The end of slavery in the United States inspired conflicting visions of
the future for all Americans in the nineteenth century, black and white,
slave and free. The black child became a figure upon which people
projected their hopes and fears about slavery's abolition. As a member
of the first generation of African Americans raised in freedom, the
black child--freedom's child--offered up the possibility that blacks
might soon enjoy the same privileges as whites: landownership, equality,
autonomy. Yet for most white southerners, this vision was unwelcome,
even frightening. Many northerners, too, expressed doubts about the
consequences of abolition for the nation and its identity as a white
republic.
From the 1850s and the Civil War to emancipation and the official end of
Reconstruction in 1877, Raising Freedom's Child examines slave
emancipation and opposition to it as a far-reaching, national event with
profound social, political, and cultural consequences. Mary Niall
Mitchell analyzes multiple views of the black child--in letters,
photographs, newspapers, novels, and court cases--to demonstrate how
Americans contested and defended slavery and its abolition.

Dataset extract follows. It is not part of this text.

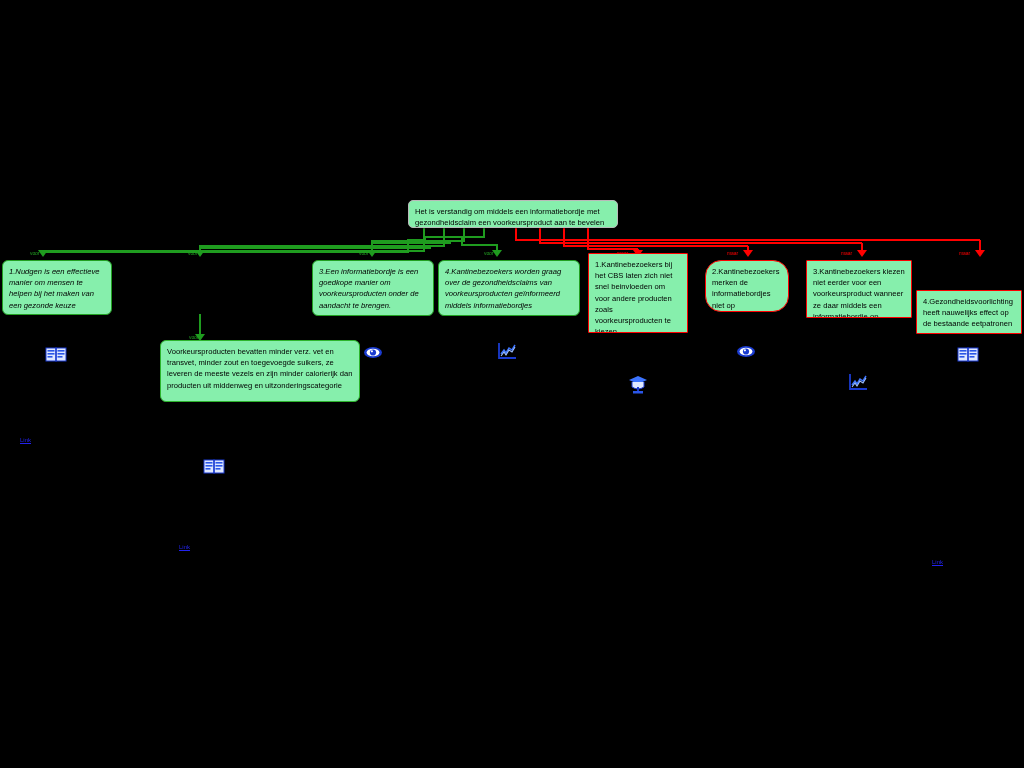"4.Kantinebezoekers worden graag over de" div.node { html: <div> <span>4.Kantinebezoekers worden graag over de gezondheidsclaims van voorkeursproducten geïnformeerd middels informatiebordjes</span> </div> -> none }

With each chapter, Mitchell narrates an episode in the lives of
freedom's children, from debates over their education and labor to the
future of racial classification and American citizenship.Raising
Freedom's Child illustrates how intensely the image of the black child
captured the imaginations of many Americans during the upheavals of the
Civil War era. Through public struggles over the black child, Mitchell
argues, Americans by turns challenged and reinforced the racial
inequality fostered under slavery in the United States. Only with the
triumph of segregation in public schools in 1877 did the black child
lose her central role in the national debate over civil rights, a role
she would not play again until the 1950s.